Obviously, the two important factors which have to be taken into account in the
electricity generation of a solar PV panel are the irradiation and temperature. These
factors strongly affect the characteristics of solar PV panels. Consequently, the MPP
varies during the day. If the operating point is not close to the MPP, significant power
losses occur. Thus, it is essential to track the MPP in all conditions to ensure that the
maximum available power is obtained from the solar PV panel. This problem is
entrusted to the maximum power point tracking (MPPT) algorithms through searching
and determining MPPs in various conditions. This paper proposes the adaptive P&O
algorithm for searching MPPs which is presented in detail in next section.

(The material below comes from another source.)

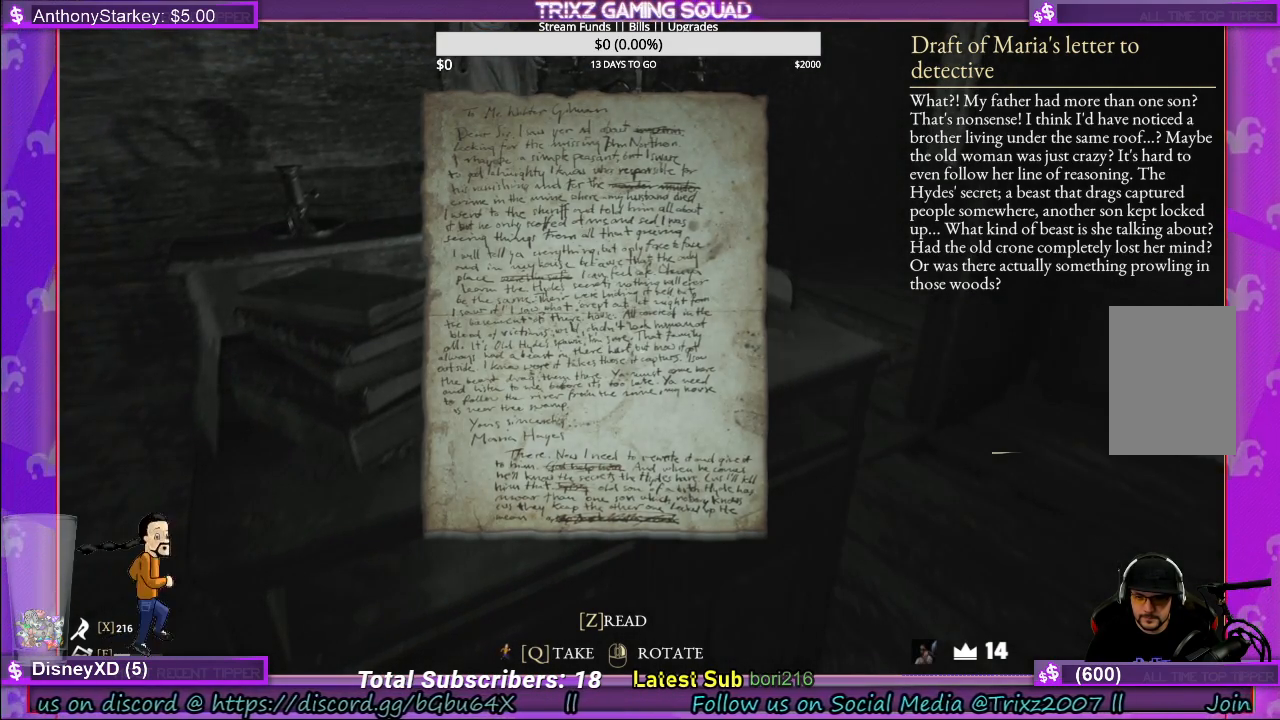
{"keys": [], "mouse": [], "events": [[33, "mouse_left", "down"], [100, "mouse_left", "up"]]}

3. Grid-Connected Solar Photovoltaic System
Solar PV systems can be divided into two types: standalone solar PV systems that
require a battery to store the energy and grid-connected solar PV systems used in high
power applications. The grid-connected solar PV system consists of main components
such as the solar PV array, DC/DC converter, DC/AC inverter, filter, transformer and
energy storage as shown in Figure 1.
PV Array
DC/DC MPPT
Converter
Energy Storage
DC/AC Inverter
Filter
Transformer
PWM
PLL
Power systems
Figure 1. Grid-Connected Solar Pv System
DC/DC converters are mainly used to either regulate the output voltage at a constant
value from a fluctuating power source to reduce the ripples in the output voltage or
achieve multiple voltage levels from the same input voltage. Several DC/DC
converters include the buck (step down), boost (step up) and buck-boost topologies.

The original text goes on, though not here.